__DIRECTIVE__:
With the pictures left out, restate exactly the part below that opens with the line containing "Pflege Edelstahl-Urnen" and closes with the line containing "zorunlu ücretli izin hakkı bulunmamaktadır.".

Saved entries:
^^^^^^^^

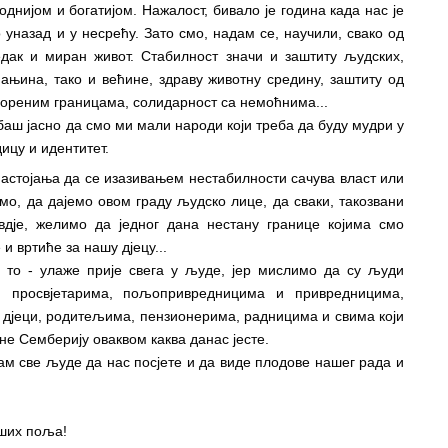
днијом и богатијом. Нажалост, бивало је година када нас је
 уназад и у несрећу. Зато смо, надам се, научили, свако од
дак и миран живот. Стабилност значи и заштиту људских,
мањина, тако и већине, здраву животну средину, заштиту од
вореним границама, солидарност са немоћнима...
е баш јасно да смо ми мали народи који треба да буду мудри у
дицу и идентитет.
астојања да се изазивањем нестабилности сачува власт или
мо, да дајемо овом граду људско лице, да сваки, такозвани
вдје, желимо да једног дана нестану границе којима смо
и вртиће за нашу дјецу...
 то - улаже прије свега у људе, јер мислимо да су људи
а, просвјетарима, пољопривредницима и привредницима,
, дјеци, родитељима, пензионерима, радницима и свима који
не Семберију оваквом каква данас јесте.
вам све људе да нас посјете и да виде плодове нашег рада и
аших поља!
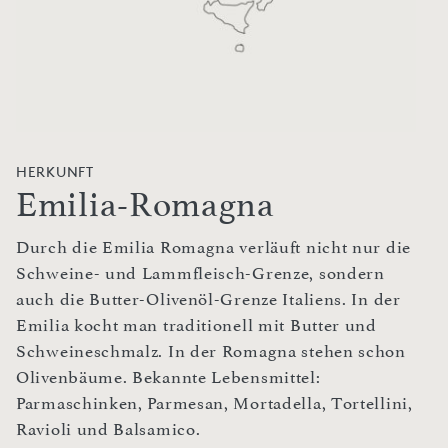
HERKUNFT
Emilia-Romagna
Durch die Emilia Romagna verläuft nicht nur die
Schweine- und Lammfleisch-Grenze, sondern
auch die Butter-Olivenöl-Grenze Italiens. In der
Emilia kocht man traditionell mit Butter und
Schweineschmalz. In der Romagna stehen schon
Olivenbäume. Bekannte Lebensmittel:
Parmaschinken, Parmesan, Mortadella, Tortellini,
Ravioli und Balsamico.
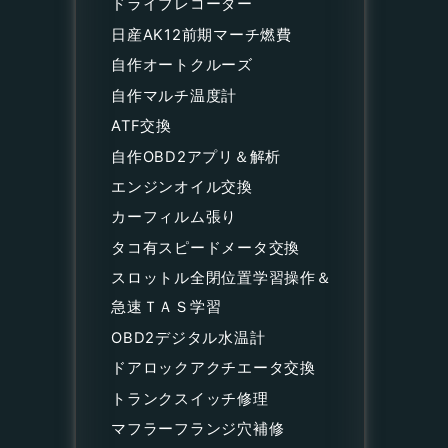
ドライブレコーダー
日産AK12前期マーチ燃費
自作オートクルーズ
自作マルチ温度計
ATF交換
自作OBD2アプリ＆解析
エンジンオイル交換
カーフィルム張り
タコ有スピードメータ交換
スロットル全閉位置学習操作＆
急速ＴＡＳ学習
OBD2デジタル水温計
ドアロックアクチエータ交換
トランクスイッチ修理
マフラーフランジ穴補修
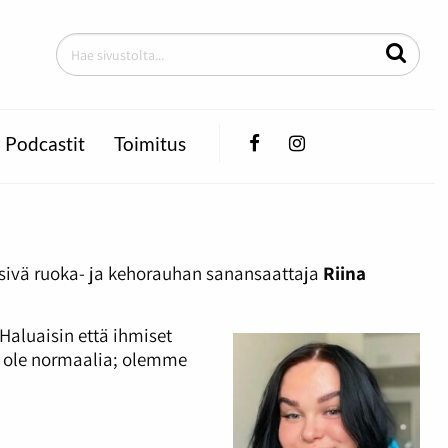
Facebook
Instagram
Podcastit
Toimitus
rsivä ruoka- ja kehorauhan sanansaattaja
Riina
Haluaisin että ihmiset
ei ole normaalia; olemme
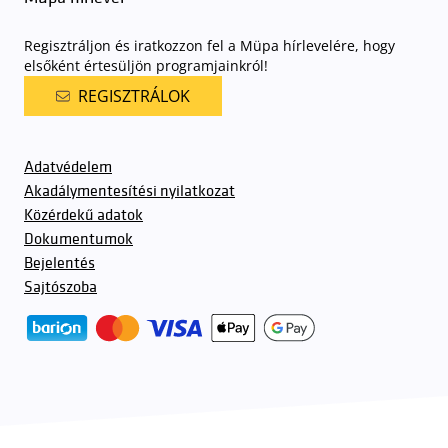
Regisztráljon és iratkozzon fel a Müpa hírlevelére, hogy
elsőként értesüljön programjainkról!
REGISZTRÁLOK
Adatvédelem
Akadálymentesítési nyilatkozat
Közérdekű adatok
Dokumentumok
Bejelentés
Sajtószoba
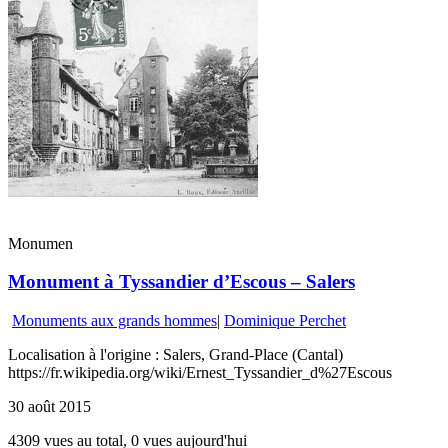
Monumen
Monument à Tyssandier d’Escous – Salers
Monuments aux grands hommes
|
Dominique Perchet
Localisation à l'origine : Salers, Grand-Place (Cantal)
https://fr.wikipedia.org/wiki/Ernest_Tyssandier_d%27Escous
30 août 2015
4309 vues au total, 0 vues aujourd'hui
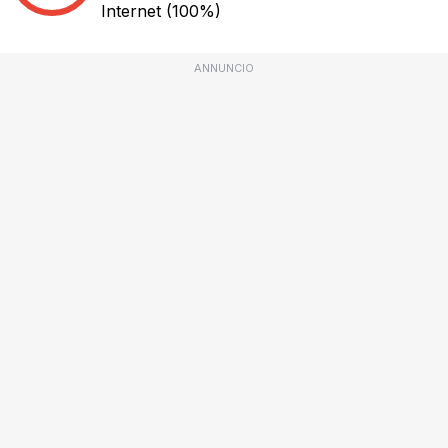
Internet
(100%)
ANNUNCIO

^^^^^^^^

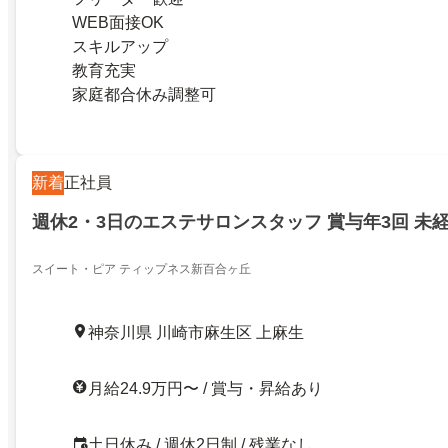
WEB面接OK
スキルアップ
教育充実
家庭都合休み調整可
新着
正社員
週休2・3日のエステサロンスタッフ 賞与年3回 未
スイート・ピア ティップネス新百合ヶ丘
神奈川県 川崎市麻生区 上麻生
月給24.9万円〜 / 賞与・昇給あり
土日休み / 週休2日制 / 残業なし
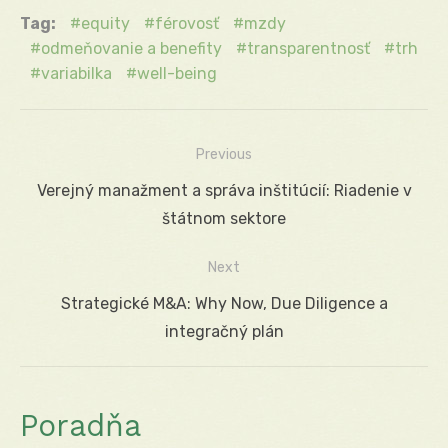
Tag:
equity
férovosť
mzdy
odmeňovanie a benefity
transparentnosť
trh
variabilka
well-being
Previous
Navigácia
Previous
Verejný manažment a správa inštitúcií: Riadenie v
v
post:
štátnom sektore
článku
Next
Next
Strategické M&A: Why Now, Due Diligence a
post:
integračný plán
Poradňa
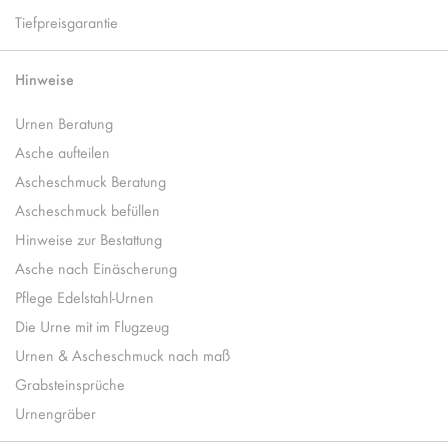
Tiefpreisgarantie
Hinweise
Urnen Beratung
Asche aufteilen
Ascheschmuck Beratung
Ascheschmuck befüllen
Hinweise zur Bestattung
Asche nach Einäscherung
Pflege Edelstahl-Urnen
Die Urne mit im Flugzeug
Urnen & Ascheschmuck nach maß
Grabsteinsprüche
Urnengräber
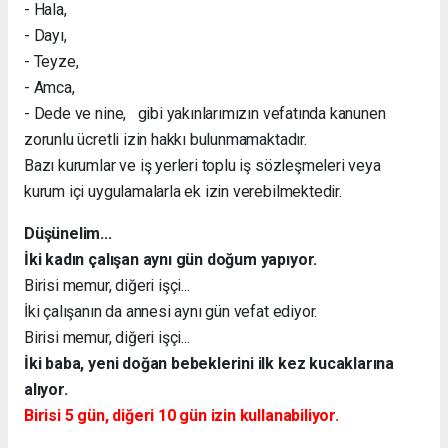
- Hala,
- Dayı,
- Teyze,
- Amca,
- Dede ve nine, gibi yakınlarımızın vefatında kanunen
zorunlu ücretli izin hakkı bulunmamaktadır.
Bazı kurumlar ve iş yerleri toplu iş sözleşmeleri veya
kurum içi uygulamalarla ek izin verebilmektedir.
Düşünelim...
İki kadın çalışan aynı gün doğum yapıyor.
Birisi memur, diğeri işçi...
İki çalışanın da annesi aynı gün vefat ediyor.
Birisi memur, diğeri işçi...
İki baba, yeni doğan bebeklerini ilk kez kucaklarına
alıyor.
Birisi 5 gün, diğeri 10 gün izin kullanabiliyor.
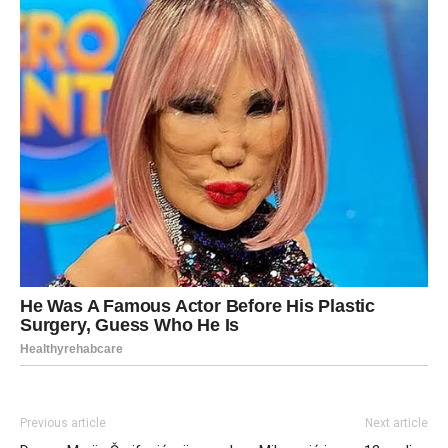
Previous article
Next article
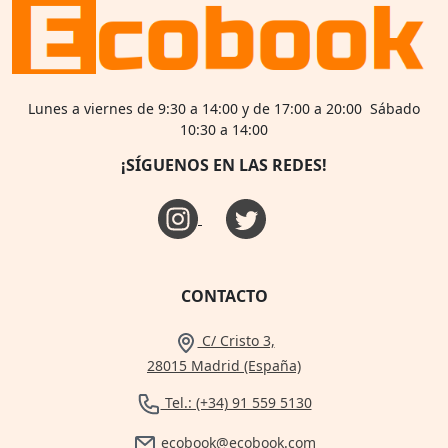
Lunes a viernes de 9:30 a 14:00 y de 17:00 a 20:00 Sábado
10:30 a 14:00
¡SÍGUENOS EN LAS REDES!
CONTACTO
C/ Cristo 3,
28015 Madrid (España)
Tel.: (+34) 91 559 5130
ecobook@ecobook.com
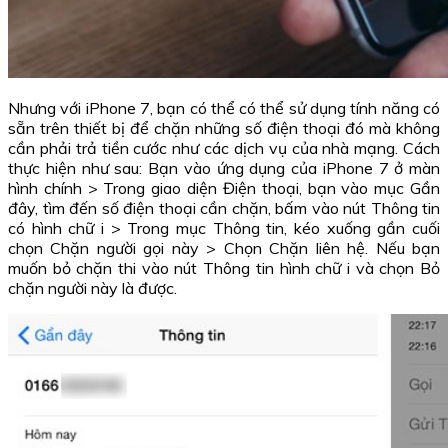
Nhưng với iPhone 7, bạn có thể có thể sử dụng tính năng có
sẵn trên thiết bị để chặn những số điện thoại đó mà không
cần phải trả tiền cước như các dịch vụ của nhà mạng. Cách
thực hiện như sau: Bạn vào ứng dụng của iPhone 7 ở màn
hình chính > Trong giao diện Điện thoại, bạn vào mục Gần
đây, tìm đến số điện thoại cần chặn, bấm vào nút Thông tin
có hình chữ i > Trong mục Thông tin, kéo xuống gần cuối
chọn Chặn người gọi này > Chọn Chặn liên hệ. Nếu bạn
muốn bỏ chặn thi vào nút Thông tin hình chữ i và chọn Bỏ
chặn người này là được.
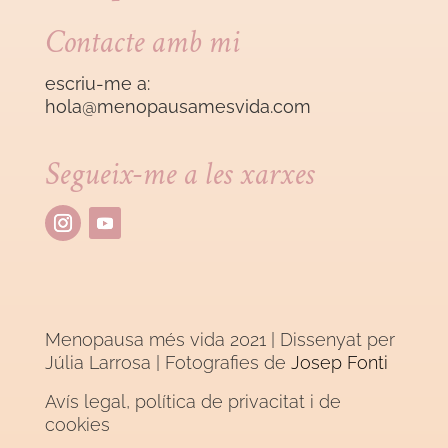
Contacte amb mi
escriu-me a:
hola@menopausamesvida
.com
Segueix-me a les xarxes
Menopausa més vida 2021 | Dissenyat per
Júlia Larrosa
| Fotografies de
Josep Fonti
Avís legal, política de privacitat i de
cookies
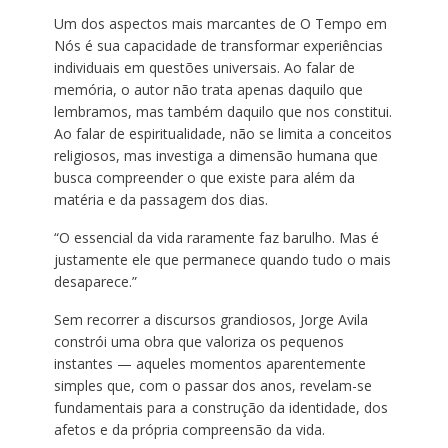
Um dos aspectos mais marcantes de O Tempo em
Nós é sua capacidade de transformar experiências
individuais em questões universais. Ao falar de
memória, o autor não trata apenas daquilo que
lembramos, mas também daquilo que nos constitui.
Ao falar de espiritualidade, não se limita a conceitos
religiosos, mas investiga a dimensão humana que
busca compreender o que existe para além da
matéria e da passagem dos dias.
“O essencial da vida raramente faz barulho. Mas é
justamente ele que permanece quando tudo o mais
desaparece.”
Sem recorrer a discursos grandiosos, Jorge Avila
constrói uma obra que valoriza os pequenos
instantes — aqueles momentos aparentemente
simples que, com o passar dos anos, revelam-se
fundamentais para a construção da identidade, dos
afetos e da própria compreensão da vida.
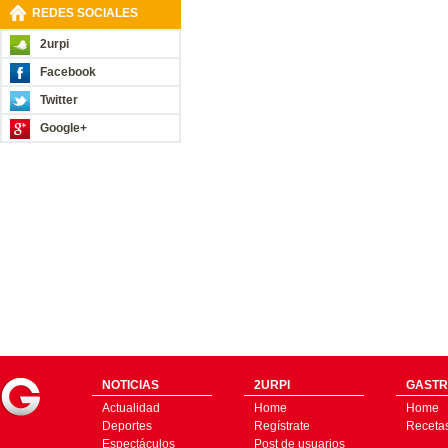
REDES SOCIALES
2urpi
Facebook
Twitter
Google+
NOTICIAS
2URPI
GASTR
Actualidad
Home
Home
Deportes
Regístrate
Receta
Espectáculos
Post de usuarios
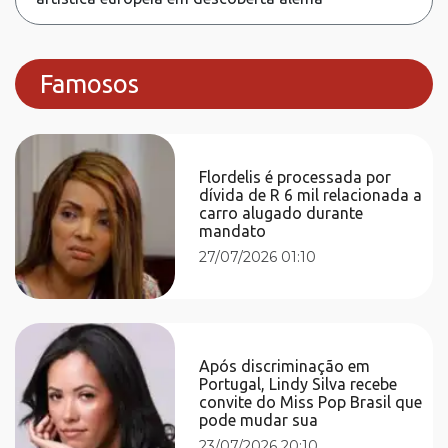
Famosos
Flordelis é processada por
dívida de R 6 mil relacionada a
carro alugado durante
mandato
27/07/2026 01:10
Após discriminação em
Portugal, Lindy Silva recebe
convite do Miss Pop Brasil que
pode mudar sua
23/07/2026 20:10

^^^^^^^^

__PROBLEM SOLUTION__:
Pflege Edelstahl-Urnen
Die Urne mit im Flugzeug
Urnen & Ascheschmuck nach maß
Grabsteinsprüche
Urnengräber
- Hala,
- Dayı,
- Teyze,
- Amca,
- Dede ve nine, gibi yakınlarımızın vefatında kanunen
zorunlu ücretli izin hakkı bulunmamaktadır.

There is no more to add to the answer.